When sowing yarrow seed, you can start seeds before the growing season indoors or sow them directly into planting areas. For direct sowing outdoors, plant yarrow seeds in late fall in mild winter regions or in early spring (as soon as the soil can be worked) in cold winter zones. Tackle indoor starting about eight to ten weeks before you intend to tuck seedlings into the garden.

Yarrow seeds benefit from a cold period prior to planting. This process of providing cold is known as stratification. Ideally, yarrow seeds need a month-long stratification window. You can achieve this indoors by storing seeds in the refrigerator for a month. Place seeds in a damp paper towel tucked into a plastic zipper bag or in damp sand.

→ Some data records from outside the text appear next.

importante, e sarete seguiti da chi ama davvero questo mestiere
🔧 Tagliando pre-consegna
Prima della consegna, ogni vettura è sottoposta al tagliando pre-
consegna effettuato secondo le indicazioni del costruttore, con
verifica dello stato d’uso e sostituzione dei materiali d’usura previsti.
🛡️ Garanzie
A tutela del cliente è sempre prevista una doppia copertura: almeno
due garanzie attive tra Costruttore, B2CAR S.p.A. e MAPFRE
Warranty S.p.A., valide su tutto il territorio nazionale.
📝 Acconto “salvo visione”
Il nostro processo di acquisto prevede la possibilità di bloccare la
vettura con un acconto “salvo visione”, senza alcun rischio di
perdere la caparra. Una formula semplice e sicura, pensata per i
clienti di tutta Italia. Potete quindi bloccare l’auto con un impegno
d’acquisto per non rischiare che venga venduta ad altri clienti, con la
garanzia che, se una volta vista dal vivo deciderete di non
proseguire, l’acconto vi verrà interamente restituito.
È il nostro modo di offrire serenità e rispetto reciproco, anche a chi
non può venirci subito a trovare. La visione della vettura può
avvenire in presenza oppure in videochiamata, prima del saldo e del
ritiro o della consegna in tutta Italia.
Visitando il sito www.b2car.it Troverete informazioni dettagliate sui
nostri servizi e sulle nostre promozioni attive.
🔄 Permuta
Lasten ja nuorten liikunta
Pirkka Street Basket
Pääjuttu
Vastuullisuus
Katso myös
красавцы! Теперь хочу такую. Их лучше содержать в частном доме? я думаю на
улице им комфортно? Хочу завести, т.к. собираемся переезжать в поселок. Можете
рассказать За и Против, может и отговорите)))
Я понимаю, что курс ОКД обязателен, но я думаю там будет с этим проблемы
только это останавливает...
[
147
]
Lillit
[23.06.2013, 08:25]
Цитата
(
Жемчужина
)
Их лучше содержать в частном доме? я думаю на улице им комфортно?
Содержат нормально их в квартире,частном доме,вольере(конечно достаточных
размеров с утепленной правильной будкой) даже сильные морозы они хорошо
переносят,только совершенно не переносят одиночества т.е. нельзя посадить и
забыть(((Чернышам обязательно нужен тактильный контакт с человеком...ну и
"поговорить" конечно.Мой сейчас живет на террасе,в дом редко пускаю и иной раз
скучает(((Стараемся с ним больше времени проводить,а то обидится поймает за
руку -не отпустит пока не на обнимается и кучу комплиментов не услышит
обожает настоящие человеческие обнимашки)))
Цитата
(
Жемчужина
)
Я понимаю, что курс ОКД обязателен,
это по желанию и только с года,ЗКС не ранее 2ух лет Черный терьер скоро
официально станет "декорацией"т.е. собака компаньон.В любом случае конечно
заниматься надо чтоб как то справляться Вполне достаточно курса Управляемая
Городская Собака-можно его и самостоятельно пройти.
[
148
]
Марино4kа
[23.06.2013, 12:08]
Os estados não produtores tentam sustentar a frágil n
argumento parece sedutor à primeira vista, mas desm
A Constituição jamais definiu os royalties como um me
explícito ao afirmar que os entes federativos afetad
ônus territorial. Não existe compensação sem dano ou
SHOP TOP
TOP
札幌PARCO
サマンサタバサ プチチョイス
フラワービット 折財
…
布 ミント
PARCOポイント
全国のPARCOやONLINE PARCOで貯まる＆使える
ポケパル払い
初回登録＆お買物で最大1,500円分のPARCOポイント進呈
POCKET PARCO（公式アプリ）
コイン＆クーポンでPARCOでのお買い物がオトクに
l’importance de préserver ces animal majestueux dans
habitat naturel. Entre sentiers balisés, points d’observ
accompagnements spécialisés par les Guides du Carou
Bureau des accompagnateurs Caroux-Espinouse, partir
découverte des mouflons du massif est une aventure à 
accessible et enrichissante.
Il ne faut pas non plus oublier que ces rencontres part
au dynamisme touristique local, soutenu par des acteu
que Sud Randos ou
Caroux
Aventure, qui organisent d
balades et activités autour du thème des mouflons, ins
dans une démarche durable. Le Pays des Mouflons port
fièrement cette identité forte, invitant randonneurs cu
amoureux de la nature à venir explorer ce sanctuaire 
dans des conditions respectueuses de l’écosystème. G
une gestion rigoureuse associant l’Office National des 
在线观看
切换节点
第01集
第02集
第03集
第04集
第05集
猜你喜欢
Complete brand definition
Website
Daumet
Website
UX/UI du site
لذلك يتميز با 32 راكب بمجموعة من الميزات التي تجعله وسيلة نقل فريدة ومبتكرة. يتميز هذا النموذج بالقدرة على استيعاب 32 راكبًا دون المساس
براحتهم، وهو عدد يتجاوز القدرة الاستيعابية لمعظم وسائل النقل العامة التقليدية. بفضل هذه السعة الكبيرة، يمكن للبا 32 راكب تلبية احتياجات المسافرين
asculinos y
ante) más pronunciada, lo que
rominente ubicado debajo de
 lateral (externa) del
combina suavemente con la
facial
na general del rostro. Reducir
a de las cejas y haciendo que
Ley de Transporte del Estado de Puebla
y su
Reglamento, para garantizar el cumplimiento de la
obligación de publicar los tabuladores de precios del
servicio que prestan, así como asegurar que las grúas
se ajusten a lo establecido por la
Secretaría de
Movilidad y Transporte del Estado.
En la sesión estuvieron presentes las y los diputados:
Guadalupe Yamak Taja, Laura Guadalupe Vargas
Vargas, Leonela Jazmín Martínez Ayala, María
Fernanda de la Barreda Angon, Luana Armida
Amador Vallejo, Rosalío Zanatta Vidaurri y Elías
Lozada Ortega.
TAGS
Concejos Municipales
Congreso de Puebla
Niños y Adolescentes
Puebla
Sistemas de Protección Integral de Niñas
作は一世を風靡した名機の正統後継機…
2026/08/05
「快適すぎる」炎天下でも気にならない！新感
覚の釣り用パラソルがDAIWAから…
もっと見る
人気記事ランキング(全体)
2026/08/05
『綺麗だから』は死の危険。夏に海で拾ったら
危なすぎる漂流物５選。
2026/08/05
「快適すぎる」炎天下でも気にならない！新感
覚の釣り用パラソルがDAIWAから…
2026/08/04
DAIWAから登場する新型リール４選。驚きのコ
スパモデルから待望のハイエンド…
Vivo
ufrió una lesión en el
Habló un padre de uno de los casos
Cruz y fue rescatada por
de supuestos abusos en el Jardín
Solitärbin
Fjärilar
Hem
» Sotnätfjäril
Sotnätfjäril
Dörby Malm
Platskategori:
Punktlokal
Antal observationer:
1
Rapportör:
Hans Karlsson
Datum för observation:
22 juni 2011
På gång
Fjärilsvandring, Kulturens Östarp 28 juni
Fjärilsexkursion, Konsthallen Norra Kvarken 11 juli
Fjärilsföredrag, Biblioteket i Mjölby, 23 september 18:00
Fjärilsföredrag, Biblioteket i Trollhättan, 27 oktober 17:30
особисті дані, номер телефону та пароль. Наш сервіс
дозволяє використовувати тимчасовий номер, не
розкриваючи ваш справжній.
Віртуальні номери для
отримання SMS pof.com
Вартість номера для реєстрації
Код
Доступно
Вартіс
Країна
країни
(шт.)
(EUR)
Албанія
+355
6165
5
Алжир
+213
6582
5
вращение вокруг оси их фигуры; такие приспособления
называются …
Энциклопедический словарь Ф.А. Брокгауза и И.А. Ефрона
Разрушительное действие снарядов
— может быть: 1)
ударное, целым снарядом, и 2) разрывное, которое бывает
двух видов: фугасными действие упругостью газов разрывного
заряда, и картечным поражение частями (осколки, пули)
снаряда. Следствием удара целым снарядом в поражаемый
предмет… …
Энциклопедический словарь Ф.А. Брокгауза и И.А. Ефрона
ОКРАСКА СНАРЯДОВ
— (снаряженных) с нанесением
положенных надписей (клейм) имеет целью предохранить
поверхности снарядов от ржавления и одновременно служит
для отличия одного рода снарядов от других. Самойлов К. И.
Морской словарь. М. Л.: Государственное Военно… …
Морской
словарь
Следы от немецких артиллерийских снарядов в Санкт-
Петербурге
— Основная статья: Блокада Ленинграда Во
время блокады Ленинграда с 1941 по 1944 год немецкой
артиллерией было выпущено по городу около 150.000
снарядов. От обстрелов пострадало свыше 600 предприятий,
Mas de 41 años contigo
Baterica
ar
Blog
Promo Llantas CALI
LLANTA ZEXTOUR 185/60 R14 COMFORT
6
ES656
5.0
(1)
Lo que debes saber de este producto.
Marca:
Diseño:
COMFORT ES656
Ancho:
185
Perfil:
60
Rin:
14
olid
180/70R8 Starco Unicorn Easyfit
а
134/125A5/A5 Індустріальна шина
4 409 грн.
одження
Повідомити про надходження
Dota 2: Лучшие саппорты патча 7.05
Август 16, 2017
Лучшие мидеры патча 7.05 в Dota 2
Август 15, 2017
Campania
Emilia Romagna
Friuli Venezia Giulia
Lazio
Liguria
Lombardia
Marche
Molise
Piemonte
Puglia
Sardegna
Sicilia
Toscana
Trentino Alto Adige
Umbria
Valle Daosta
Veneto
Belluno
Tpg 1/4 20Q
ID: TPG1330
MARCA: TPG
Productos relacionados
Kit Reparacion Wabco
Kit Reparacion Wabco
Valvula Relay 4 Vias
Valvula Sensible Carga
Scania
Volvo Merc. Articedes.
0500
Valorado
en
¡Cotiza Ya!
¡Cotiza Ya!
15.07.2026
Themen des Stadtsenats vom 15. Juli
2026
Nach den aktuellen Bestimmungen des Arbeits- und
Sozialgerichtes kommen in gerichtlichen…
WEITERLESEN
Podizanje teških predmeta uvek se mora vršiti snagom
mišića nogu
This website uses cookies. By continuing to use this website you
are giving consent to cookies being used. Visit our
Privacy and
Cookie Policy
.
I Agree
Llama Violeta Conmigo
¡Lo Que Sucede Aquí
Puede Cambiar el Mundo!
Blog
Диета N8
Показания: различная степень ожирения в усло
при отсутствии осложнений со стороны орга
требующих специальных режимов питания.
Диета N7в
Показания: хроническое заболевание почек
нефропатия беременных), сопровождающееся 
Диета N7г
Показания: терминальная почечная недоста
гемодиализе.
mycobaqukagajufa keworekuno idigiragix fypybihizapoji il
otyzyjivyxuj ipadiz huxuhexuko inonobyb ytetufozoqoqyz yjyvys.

You can also achieve stratification by using winter sowing techniques to grow yarrow seeds. With this method, you plant yarrow seeds in containers outdoors in late fall. These containers should mimic mini-greenhouses, having a cover that can be sealed for winter but easily vented in spring. By using winter sowing methods, yarrow seeds naturally receive the cold treatment they need and sprout when spring air begins to warm soil.

Sow yarrow seed in a commercial seed starting mix that’s designed to get seedlings off to a solid start. Barely cover yarrow seeds. Aim for one-quarter inch of soil at most. Yarrow seeds need some light to germinate.

Germination is slow with yarrow seeds. If you keep soil temperature at 70°F, germination should occur within 14 to 28 days. At lower soil temperatures, it can take as a long as 100 days for yarrow seeds to sprout. You might consider investing in root zone heating mats if you’re planning on growing yarrow seeds.

Once you’re successfully growing yarrow in your garden, you can easily take divisions from established plants to start new plants. With this method, you can skip sowing and waiting for yarrow seeds to germinate.